What to track (minimum viable, high signal)
You don’t need a perfect journal. You need consistent timestamps and just enough context to answer: “What changed?”
Safety note: If you have severe symptoms (fainting, chest pain, persistent vomiting, severe dehydration, or anything that feels urgent), seek professional care.
1) Dose + injection log (template)
Write the dose exactly as prescribed, plus the timestamp and injection site. If you’re rotating sites, tracking it here makes the pattern obvious.
| Date | Time | Dose | Site | Batch / notes | Context |
|---|---|---|---|---|---|
| ____ / ____ / ____ | ____ : ____ | As prescribed | (abdomen / thigh / arm) | (lot, vial, pen, notes) | sleep, travel, food, stress, workouts |
| ____ / ____ / ____ | ____ : ____ | As prescribed | ____________ | ____________ | ____________ |
2) Side effects timeline (template)
If you want answers later, timestamp symptoms. Your memory will rewrite the story; timestamps won’t.

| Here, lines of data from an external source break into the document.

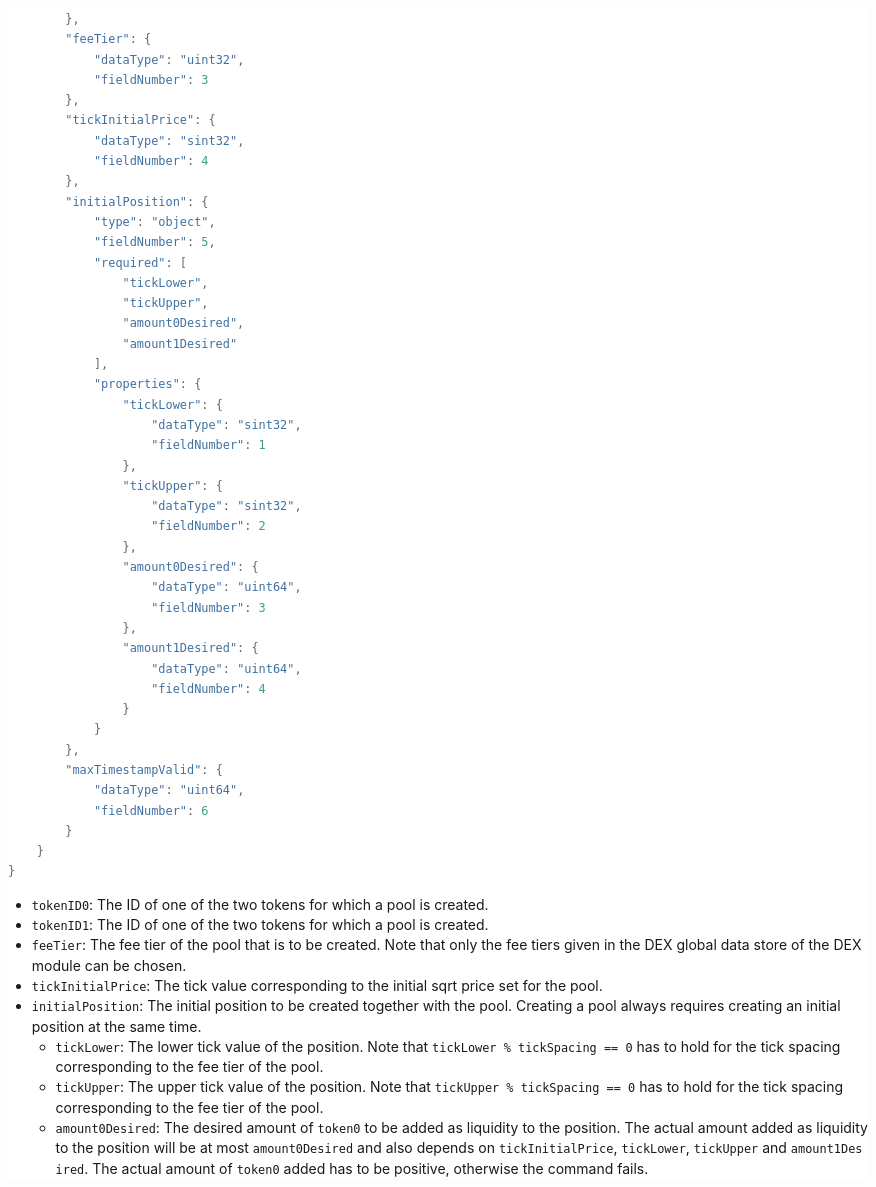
 ```java
        },
        "feeTier": {
            "dataType": "uint32",
            "fieldNumber": 3
        },
        "tickInitialPrice": {
            "dataType": "sint32",
            "fieldNumber": 4
        },
        "initialPosition": {
            "type": "object",
            "fieldNumber": 5,
            "required": [
                "tickLower",
                "tickUpper",
                "amount0Desired",
                "amount1Desired"
            ],
            "properties": {
                "tickLower": {
                    "dataType": "sint32",
                    "fieldNumber": 1
                },
                "tickUpper": {
                    "dataType": "sint32",
                    "fieldNumber": 2
                },
                "amount0Desired": {
                    "dataType": "uint64",
                    "fieldNumber": 3
                },
                "amount1Desired": {
                    "dataType": "uint64",
                    "fieldNumber": 4
                }
            }
        },
        "maxTimestampValid": {
            "dataType": "uint64",
            "fieldNumber": 6
        }
    }
}
```

- `tokenID0`: The ID of one of the two tokens for which a pool is created.
- `tokenID1`: The ID of one of the two tokens for which a pool is created.
- `feeTier`: The fee tier of the pool that is to be created. Note that only the fee tiers given in the DEX global data store of the DEX module can be chosen.
- `tickInitialPrice`: The tick value corresponding to the initial sqrt price set for the pool.
- `initialPosition`: The initial position to be created together with the pool. Creating a pool always requires creating an initial position at the same time.
    - `tickLower`: The lower tick value of the position. Note that `tickLower % tickSpacing == 0` has to hold for the tick spacing corresponding to the fee tier of the pool.
    - `tickUpper`: The upper tick value of the position. Note that `tickUpper % tickSpacing == 0` has to hold for the tick spacing corresponding to the fee tier of the pool.
    - `amount0Desired`: The desired amount of `token0` to be added as liquidity to the position. The actual amount added as liquidity to the position will be at most `amount0Desired` and also depends on `tickInitialPrice`, `tickLower`, `tickUpper` and `amount1Desired`. The actual amount of `token0` added has to be positive, otherwise the command fails.
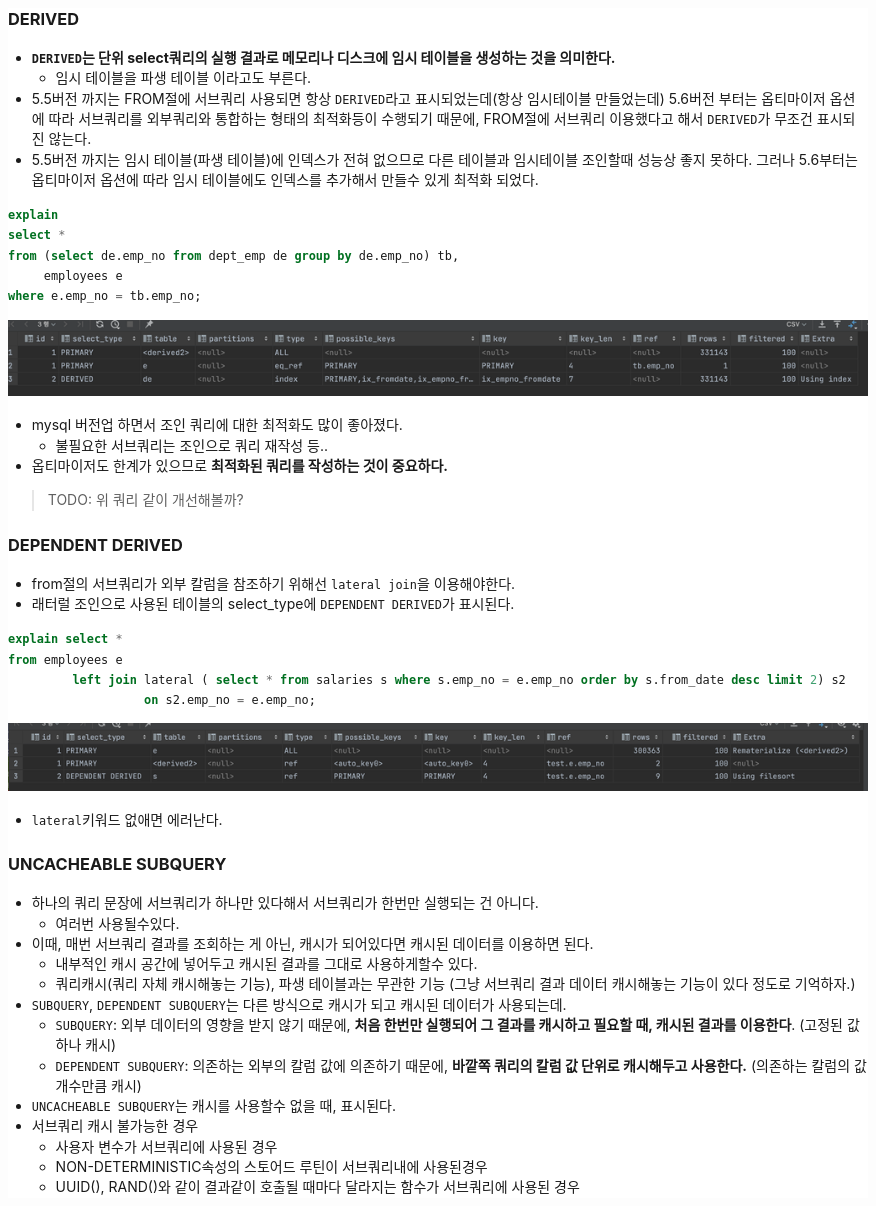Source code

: 
### DERIVED
- **`DERIVED`는 단위 select쿼리의 실행 결과로 메모리나 디스크에 임시 테이블을 생성하는 것을 의미한다.**
  - 임시 테이블을 파생 테이블 이라고도 부른다.
- 5.5버전 까지는 FROM절에 서브쿼리 사용되면 항상 `DERIVED`라고 표시되었는데(항상 임시테이블 만들었는데) 5.6버전 부터는 옵티마이저 옵션에 따라 서브쿼리를 외부쿼리와 통합하는 형태의 최적화등이 수행되기 때문에, FROM절에 서브쿼리 이용했다고 해서 `DERIVED`가 무조건 표시되진 않는다.
- 5.5버전 까지는 임시 테이블(파생 테이블)에 인덱스가 전혀 없으므로 다른 테이블과 임시테이블 조인할때 성능상 좋지 못하다. 그러나 5.6부터는 옵티마이저 옵션에 따라 임시 테이블에도 인덱스를 추가해서 만들수 있게 최적화 되었다.

```sql
explain
select *
from (select de.emp_no from dept_emp de group by de.emp_no) tb,
     employees e
where e.emp_no = tb.emp_no;
```
![select_type_derived.png](images%2Fselect_type_derived.png)

- mysql 버전업 하면서 조인 쿼리에 대한 최적화도 많이 좋아졌다.
  - 불필요한 서브쿼리는 조인으로 쿼리 재작성 등..
- 옵티마이저도 한계가 있으므로 **최적화된 쿼리를 작성하는 것이 중요하다.**

> TODO: 위 쿼리 같이 개선해볼까?

### DEPENDENT DERIVED
- from절의 서브쿼리가 외부 칼럼을 참조하기 위해선 `lateral join`을 이용해야한다.
- 래터럴 조인으로 사용된 테이블의 select_type에 `DEPENDENT DERIVED`가 표시된다.

```sql
explain select *
from employees e
         left join lateral ( select * from salaries s where s.emp_no = e.emp_no order by s.from_date desc limit 2) s2
                   on s2.emp_no = e.emp_no;
```
![select_type_dependent_derived.png](images%2Fselect_type_dependent_derived.png)
- `lateral`키워드 없애면 에러난다.

### UNCACHEABLE SUBQUERY
- 하나의 쿼리 문장에 서브쿼리가 하나만 있다해서 서브쿼리가 한번만 실행되는 건 아니다.
  - 여러번 사용될수있다.
- 이때, 매번 서브쿼리 결과를 조회하는 게 아닌, 캐시가 되어있다면 캐시된 데이터를 이용하면 된다.
  - 내부적인 캐시 공간에 넣어두고 캐시된 결과를 그대로 사용하게할수 있다.
  - 쿼리캐시(쿼리 자체 캐시해놓는 기능), 파생 테이블과는 무관한 기능 (그냥 서브쿼리 결과 데이터 캐시해놓는 기능이 있다 정도로 기억하자.)
- `SUBQUERY`, `DEPENDENT SUBQUERY`는 다른 방식으로 캐시가 되고 캐시된 데이터가 사용되는데.
  - `SUBQUERY`: 외부 데이터의 영향을 받지 않기 때문에, **처음 한번만 실행되어 그 결과를 캐시하고 필요할 때, 캐시된 결과를 이용한다**. (고정된 값 하나 캐시)
  - `DEPENDENT SUBQUERY`: 의존하는 외부의 칼럼 값에 의존하기 때문에, **바깥쪽 쿼리의 칼럼 값 단위로 캐시해두고 사용한다.** (의존하는 칼럼의 값 개수만큼 캐시)
- `UNCACHEABLE SUBQUERY`는 캐시를 사용할수 없을 때, 표시된다.
- 서브쿼리 캐시 불가능한 경우
  - 사용자 변수가 서브쿼리에 사용된 경우
  - NON-DETERMINISTIC속성의 스토어드 루틴이 서브쿼리내에 사용된경우
  - UUID(), RAND()와 같이 결과같이 호출될 때마다 달라지는 함수가 서브쿼리에 사용된 경우
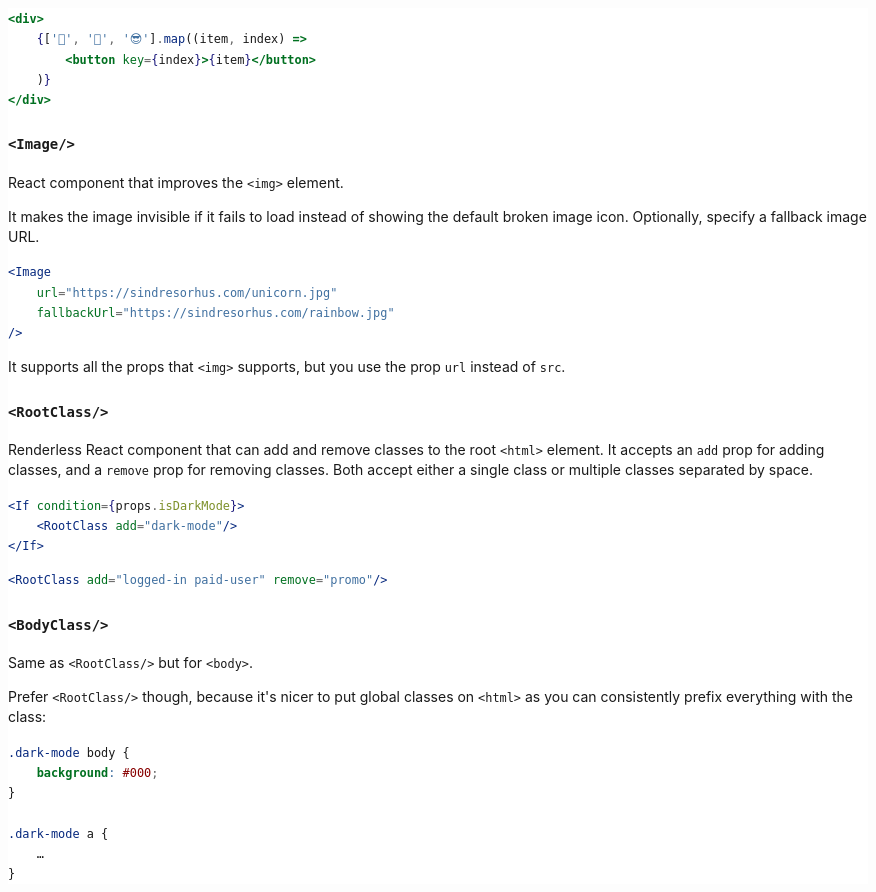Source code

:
 ```jsx
<div>
	{['🌈', '🦄', '😎'].map((item, index) =>
		<button key={index}>{item}</button>
	)}
</div>
```

### `<Image/>`

React component that improves the `<img>` element.

It makes the image invisible if it fails to load instead of showing the default broken image icon. Optionally, specify a fallback image URL.

```jsx
<Image
	url="https://sindresorhus.com/unicorn.jpg"
	fallbackUrl="https://sindresorhus.com/rainbow.jpg"
/>
```

It supports all the props that `<img>` supports, but you use the prop `url` instead of `src`.

### `<RootClass/>`

Renderless React component that can add and remove classes to the root `<html>` element. It accepts an `add` prop for adding classes, and a `remove` prop for removing classes. Both accept either a single class or multiple classes separated by space.

```jsx
<If condition={props.isDarkMode}>
	<RootClass add="dark-mode"/>
</If>
```

```jsx
<RootClass add="logged-in paid-user" remove="promo"/>
```

### `<BodyClass/>`

Same as `<RootClass/>` but for `<body>`.

Prefer `<RootClass/>` though, because it's nicer to put global classes on `<html>` as you can consistently prefix everything with the class:

```css
.dark-mode body {
	background: #000;
}

.dark-mode a {
	…
}
```
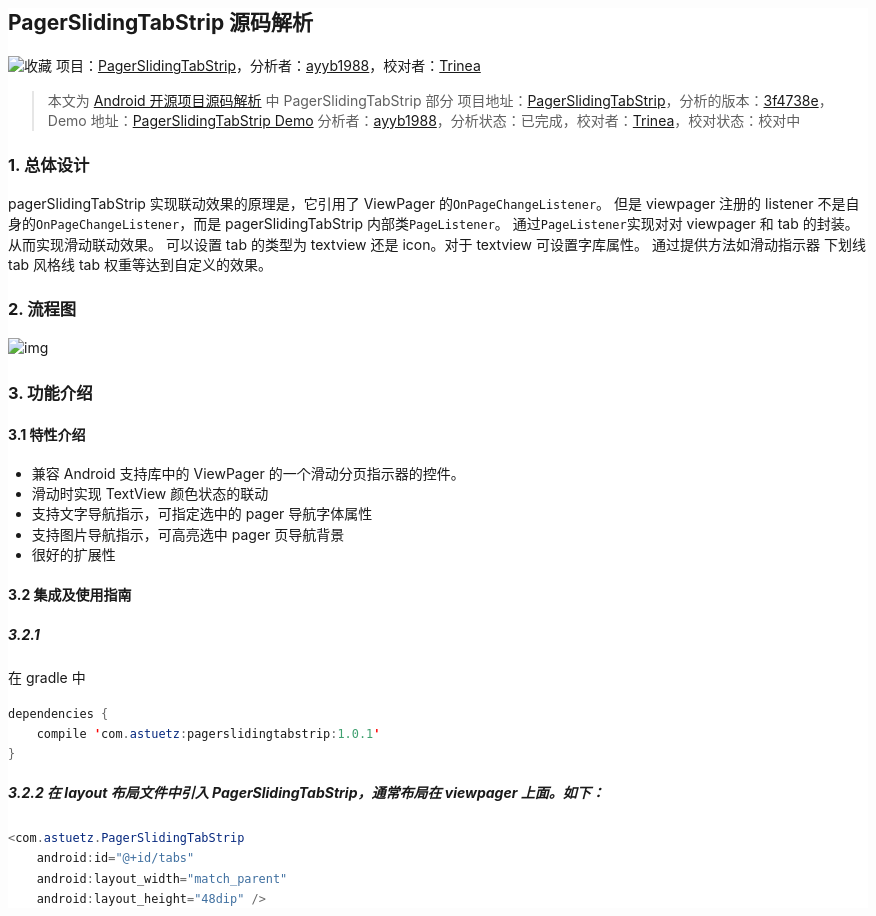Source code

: ## PagerSlidingTabStrip 源码解析

![收藏](http://a.codekk.com/images/icon/ic_favorite_white.png)  项目：[PagerSlidingTabStrip](https://github.com/astuetz/PagerSlidingTabStrip)，分析者：[ayyb1988](https://github.com/ayyb1988)，校对者：[Trinea](https://github.com/Trinea)

> 本文为 [Android 开源项目源码解析](http://a.codekk.com/) 中 PagerSlidingTabStrip 部分
> 项目地址：[PagerSlidingTabStrip](https://github.com/astuetz/PagerSlidingTabStrip)，分析的版本：[3f4738e](https://github.com/astuetz/PagerSlidingTabStrip/commit/3f4738eca833faeca563d93cd77c8df763a45fb6)，Demo 地址：[PagerSlidingTabStrip Demo](https://github.com/aosp-exchange-group/android-open-project-demo/tree/master/pager-sliding-tab-strip-demo-ayyb1988)
> 分析者：[ayyb1988](https://github.com/ayyb1988)，分析状态：已完成，校对者：[Trinea](https://github.com/Trinea)，校对状态：校对中

### 1. 总体设计

pagerSlidingTabStrip 实现联动效果的原理是，它引用了 ViewPager 的`OnPageChangeListener`。 但是 viewpager 注册的 listener 不是自身的`OnPageChangeListener`，而是 pagerSlidingTabStrip 内部类`PageListener`。 通过`PageListener`实现对对 viewpager 和 tab 的封装。从而实现滑动联动效果。 可以设置 tab 的类型为 textview 还是 icon。对于 textview 可设置字库属性。 通过提供方法如滑动指示器 下划线 tab 风格线 tab 权重等达到自定义的效果。

### 2. 流程图

![img](https://raw.githubusercontent.com/android-cn/android-open-project-analysis/master/view/other/pager-sliding-tab-strip/image/lct1.jpg)

### 3. 功能介绍

#### 3.1 特性介绍

- 兼容 Android 支持库中的 ViewPager 的一个滑动分页指示器的控件。
- 滑动时实现 TextView 颜色状态的联动
- 支持文字导航指示，可指定选中的 pager 导航字体属性
- 支持图片导航指示，可高亮选中 pager 页导航背景
- 很好的扩展性

#### 3.2 集成及使用指南

##### 3.2.1

在 gradle 中

```java
dependencies {
    compile 'com.astuetz:pagerslidingtabstrip:1.0.1'
}
```

##### 3.2.2 在 layout 布局文件中引入 PagerSlidingTabStrip，通常布局在 viewpager 上面。如下：

```java
<com.astuetz.PagerSlidingTabStrip
    android:id="@+id/tabs"
    android:layout_width="match_parent"
    android:layout_height="48dip" />
```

| Date | Time | Symptom | Severity | Notes |
|---|---|---|---|---|
| ____ / ____ / ____ | ____ : ____ | (nausea, reflux, headache…) | 0–10 | Triggers, duration, what helped |
| ____ / ____ / ____ | ____ : ____ | ____________ | __ / 10 | ____________ |
Tip: If you’re comparing dose timing (morning vs night) or troubleshooting missed/late doses, keep your timeline “clean” for 2–3 weeks: consistent timestamps + a short note about confounders (travel, illness, sleep disruption).